Pramono mengimbau masyarakat agar tidak menunda-nunda pelaksanaan kewajiban perpajakan tersebut. Menurutnya, kepatuhan masyarakat dalam melaporkan SPT menjadi salah satu faktor penting untuk mendukung pembiayaan pembangunan.
“Dengan kepatuhan kita bersama, pembangunan infrastruktur, pelayanan publik, pendidikan, kesehatan, dan berbagai program kesejahteraan masyarakat dapat terus berjalan dan memberikan manfaat bagi seluruh warga.”
— Pramono Anung
Ia menegaskan bahwa kontribusi pajak dari masyarakat sangat berperan dalam mendukung berbagai program pembangunan di Jakarta dan di tingkat nasional.
Batas Waktu Pelaporan SPT
Untuk diperhatikan, wajib pajak orang pribadi harus menyampaikan SPT Tahunan paling lambat pada 31 Maret 2026. Sementara itu, bagi wajib pajak badan, SPT Tahunan harus disampaikan paling lambat pada 30 April 2026.
Pelaporan SPT dilakukan melalui sistem coretax administration system yang dikembangkan oleh Direktorat Jenderal Pajak (DJP).
Untuk menggunakan sistem tersebut, wajib pajak terlebih dahulu perlu melakukan aktivasi akun coretax serta membuat kode otorisasi DJP.
Aktivasi akun dan pembuatan kode otorisasi dapat dilakukan melalui situs resmi coretax di coretaxdjp.pajak.go.id. Selain itu, proses tersebut juga dapat dilakukan melalui aplikasi M-Pajak yang tersedia di Google Play untuk perangkat Android maupun App Store untuk perangkat iOS.
Pelaporan SPT Melalui Coretax
Setelah melakukan aktivasi akun dan membuat kode otorisasi, wajib pajak dapat mulai mengisi dan menyampaikan SPT Tahunan melalui modul yang tersedia pada portal coretax.

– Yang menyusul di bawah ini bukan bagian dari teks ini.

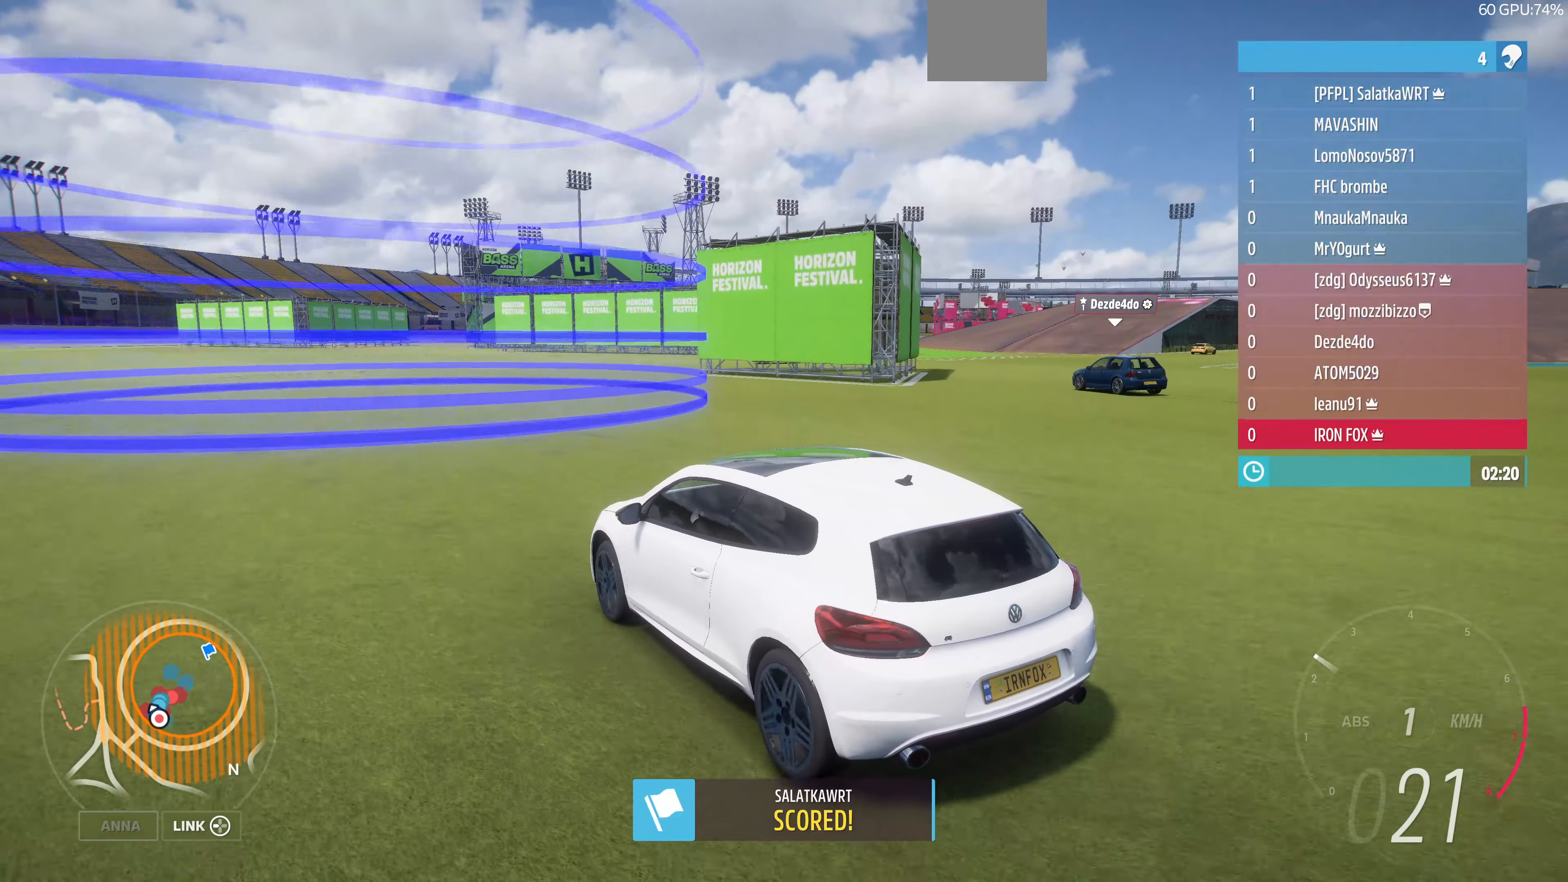
{"buttons": ["R2"], "left_stick": "up", "right_stick": "up", "events": []}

Khusus bagi wajib pajak orang pribadi, DJP juga menyediakan fasilitas untuk mengisi SPT secara offline dalam dokumen berformat PDF sebelum diunggah kembali ke sistem.
Fitur ini dikenal dengan nama coretax form. Dengan fitur tersebut, wajib pajak dapat mengisi formulir SPT secara mandiri, lalu mengunggah dokumen yang telah diisi ke sistem coretax.
Namun demikian, fasilitas coretax form hanya dapat digunakan oleh wajib pajak orang pribadi yang memenuhi beberapa kriteria tertentu.
Adapun kriteria wajib pajak yang dapat menggunakan fitur coretax form antara lain:
- memiliki penghasilan dari pekerjaan, usaha, dan/atau pekerjaan bebas;
- menyampaikan SPT Tahunan dengan status nihil; dan
- tidak menggunakan norma penghitungan penghasilan neto (NPPN).
Dengan adanya berbagai fasilitas tersebut, DJP berharap wajib pajak dapat lebih mudah dalam melaksanakan kewajiban pelaporan SPT Tahunan secara tepat waktu.